Text block
Can golf do without the player singularly responsible for its growth?
His watershed victory in the 1997 Masters sent media interest in golf soaring. More than just the first player of Black heritage in a green jacket, he won at a more prolific rate than anyone in history. The timing was impeccable, for the PGA Tour negotiated a television contract that made prize money spike.
Woods won his first tournament as a 20-year-old in the 1996 Las Vegas Invitational, where the total purse was $1.65 million. At the World Golf Championship this week, first place alone is worth $1.82 million.
Woods made everyone rich.
What now?
The PGA Tour has been down this road before.
Ten years ago, when Woods was still smarting from the sordid revelations of serial adultery and missed three months with more injuries, the PGA Tour negotiated a nine-year television deal with increased rights fees. There was no assurance Woods could get back to the top of his game.
Woods was playing a small schedule even when he was younger and healthier. He has never played more than 21 times in a year on the PGA Tour, which stages events in 46 weeks this season.
He also tends to return to the same courses. But when he plays, and there isn’t a pandemic, no one needs to study TV ratings to measure his impact. Fans often stand six and seven rows deep behind tees and greens to get a look. No other player attracts that kind of attention. The top 10 in the world combined don’t do that.
Woods doesn’t move the needle. Woods is the needle.
“It’s always great when he plays at a tournament or is out here because it gives that tournament an extra dimension that it usually doesn’t,” four-time major champion Rory McIlroy said. “We were all sort of heading towards that day that Tiger wasn’t going to be a part of the game.”

Extracted data
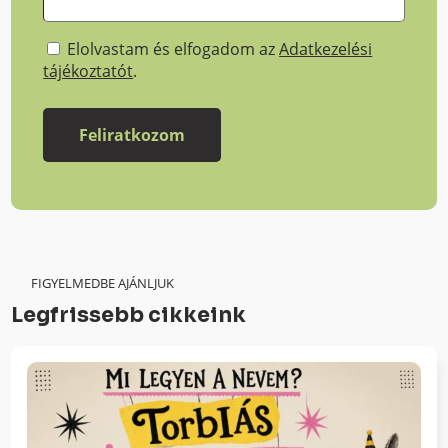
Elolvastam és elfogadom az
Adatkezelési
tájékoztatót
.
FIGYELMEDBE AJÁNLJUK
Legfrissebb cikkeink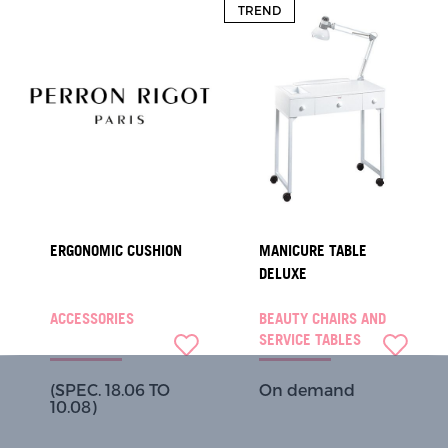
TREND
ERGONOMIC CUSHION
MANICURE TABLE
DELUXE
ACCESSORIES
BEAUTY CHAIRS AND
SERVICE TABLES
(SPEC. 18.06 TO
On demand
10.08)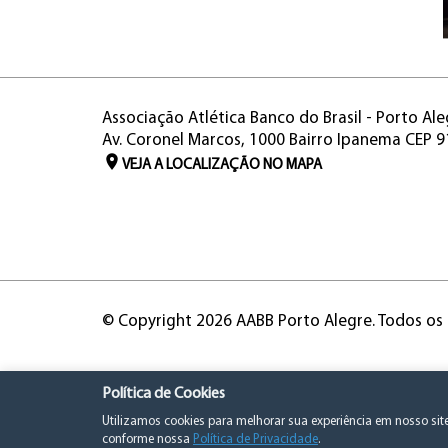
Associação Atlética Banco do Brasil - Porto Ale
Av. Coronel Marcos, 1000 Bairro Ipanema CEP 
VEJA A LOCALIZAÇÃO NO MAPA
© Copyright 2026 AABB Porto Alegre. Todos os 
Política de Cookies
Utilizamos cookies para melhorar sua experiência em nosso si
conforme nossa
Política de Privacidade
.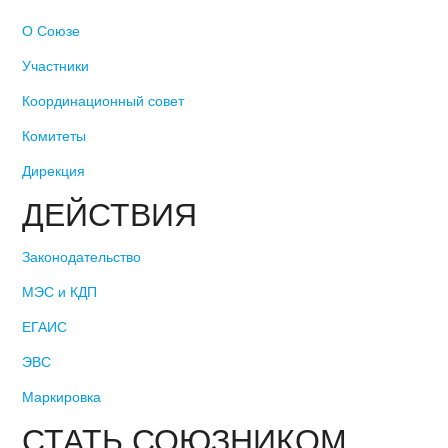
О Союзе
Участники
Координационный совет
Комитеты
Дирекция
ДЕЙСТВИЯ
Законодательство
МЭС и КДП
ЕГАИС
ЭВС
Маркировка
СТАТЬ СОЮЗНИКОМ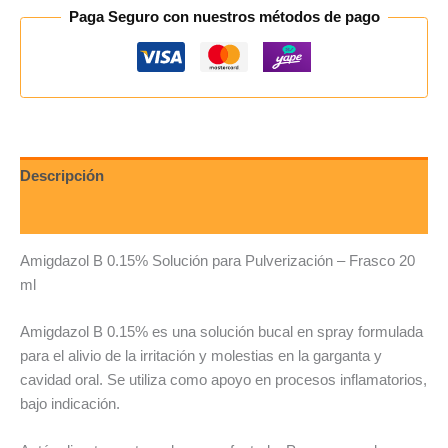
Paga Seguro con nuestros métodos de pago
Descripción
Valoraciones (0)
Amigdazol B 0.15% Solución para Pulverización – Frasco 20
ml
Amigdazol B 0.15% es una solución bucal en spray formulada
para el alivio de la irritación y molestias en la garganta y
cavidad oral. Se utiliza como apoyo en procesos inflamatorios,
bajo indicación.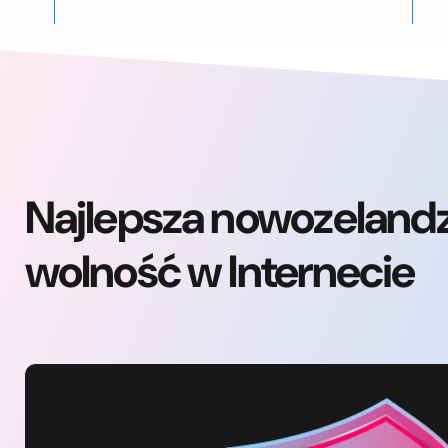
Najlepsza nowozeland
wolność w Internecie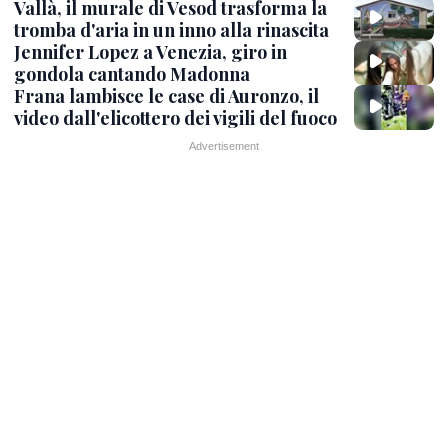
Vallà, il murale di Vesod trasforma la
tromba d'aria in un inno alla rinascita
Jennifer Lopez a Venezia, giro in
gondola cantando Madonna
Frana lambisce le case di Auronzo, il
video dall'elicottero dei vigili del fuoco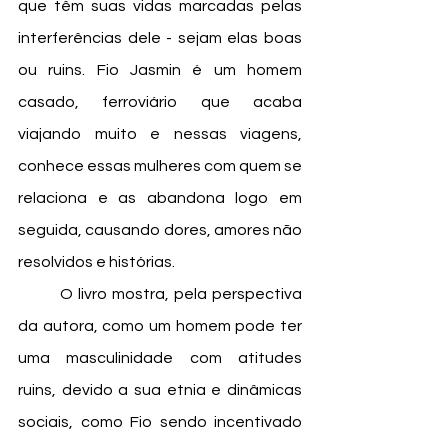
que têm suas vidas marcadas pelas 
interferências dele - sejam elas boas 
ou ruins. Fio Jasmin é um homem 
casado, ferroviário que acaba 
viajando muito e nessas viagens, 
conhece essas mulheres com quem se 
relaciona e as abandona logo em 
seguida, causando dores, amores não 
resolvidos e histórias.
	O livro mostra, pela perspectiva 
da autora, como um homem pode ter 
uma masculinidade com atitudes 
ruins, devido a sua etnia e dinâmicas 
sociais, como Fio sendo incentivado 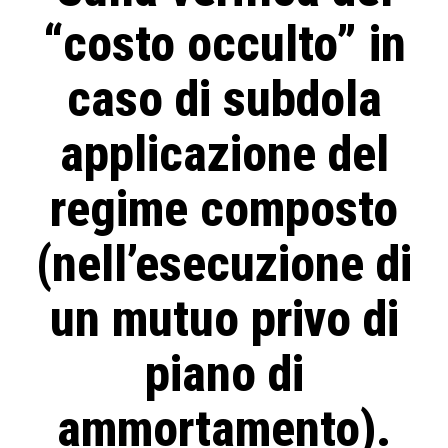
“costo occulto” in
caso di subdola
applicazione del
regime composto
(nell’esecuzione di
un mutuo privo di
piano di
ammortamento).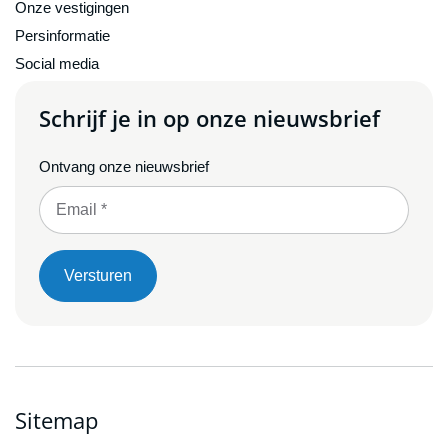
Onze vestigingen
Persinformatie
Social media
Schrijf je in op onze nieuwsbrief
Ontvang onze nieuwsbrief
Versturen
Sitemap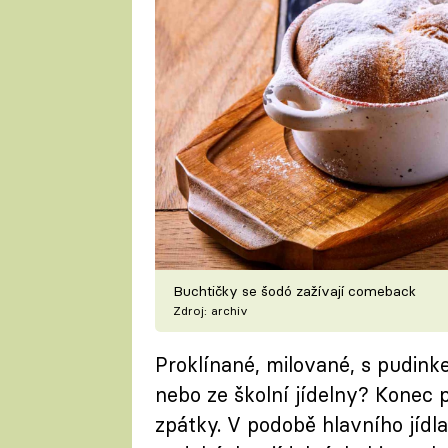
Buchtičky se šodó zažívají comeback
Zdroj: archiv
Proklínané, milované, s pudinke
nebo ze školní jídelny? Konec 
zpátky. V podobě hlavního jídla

---

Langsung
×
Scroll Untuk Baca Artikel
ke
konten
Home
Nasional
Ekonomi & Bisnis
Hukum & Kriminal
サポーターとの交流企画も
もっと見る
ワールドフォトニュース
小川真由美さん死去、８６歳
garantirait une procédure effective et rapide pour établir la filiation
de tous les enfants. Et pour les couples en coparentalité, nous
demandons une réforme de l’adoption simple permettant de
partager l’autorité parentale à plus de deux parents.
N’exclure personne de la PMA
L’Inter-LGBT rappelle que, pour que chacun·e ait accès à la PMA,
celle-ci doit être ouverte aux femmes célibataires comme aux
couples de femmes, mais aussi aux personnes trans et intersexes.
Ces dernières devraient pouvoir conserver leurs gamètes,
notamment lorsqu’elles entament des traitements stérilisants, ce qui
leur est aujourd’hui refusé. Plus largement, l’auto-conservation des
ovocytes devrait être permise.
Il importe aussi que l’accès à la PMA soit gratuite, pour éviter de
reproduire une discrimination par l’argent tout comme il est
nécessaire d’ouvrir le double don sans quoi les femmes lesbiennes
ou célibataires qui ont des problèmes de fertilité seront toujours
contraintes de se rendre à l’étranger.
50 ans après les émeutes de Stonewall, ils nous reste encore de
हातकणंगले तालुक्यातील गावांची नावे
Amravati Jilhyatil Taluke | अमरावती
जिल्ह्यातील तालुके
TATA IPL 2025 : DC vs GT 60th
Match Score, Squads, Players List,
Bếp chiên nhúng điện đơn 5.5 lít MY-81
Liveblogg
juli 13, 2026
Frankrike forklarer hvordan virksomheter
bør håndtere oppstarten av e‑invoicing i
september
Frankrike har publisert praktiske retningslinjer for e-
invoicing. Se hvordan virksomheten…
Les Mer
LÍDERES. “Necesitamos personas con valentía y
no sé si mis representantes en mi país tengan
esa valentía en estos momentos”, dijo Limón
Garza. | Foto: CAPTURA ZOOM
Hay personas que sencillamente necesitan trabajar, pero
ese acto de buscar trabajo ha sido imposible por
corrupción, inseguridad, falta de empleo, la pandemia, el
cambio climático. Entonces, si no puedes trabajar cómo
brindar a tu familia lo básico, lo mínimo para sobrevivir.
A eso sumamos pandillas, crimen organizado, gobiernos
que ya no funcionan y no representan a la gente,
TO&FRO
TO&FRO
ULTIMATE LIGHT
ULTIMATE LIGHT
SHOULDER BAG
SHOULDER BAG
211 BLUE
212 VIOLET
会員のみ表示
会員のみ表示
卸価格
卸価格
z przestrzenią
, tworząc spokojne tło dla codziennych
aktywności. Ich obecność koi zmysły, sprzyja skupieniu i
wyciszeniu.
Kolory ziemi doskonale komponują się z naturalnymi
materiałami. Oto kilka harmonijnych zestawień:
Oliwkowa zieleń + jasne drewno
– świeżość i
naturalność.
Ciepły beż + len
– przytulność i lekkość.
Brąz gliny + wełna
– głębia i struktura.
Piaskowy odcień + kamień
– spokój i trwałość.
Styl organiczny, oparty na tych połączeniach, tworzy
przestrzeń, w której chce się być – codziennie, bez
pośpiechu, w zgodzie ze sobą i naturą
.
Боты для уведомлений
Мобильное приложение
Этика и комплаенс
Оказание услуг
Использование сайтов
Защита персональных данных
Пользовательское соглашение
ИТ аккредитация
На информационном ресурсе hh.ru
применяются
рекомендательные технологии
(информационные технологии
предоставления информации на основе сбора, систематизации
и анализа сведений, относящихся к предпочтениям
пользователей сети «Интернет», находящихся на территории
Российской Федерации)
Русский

Exercise instructions
a: In the piece on Woods and golf, why does no one need to study TV ratings to measure his impact? Answer in one to three sentences.
b: From the piece on Woods and golf, quote the part that opens with the words "Can golf do" and closes with "this road before.".

Results of the tasks
a: When Woods plays, fans often stand six and seven rows deep behind tees and greens to get a look at him. No other player draws that kind of attention, and the top 10 in the world combined don't either.

b:
Can golf do without the player singularly responsible for its growth?
His watershed victory in the 1997 Masters sent media interest in golf soaring. More than just the first player of Black heritage in a green jacket, he won at a more prolific rate than anyone in history. The timing was impeccable, for the PGA Tour negotiated a television contract that made prize money spike.
Woods won his first tournament as a 20-year-old in the 1996 Las Vegas Invitational, where the total purse was $1.65 million. At the World Golf Championship this week, first place alone is worth $1.82 million.
Woods made everyone rich.
What now?
The PGA Tour has been down this road before.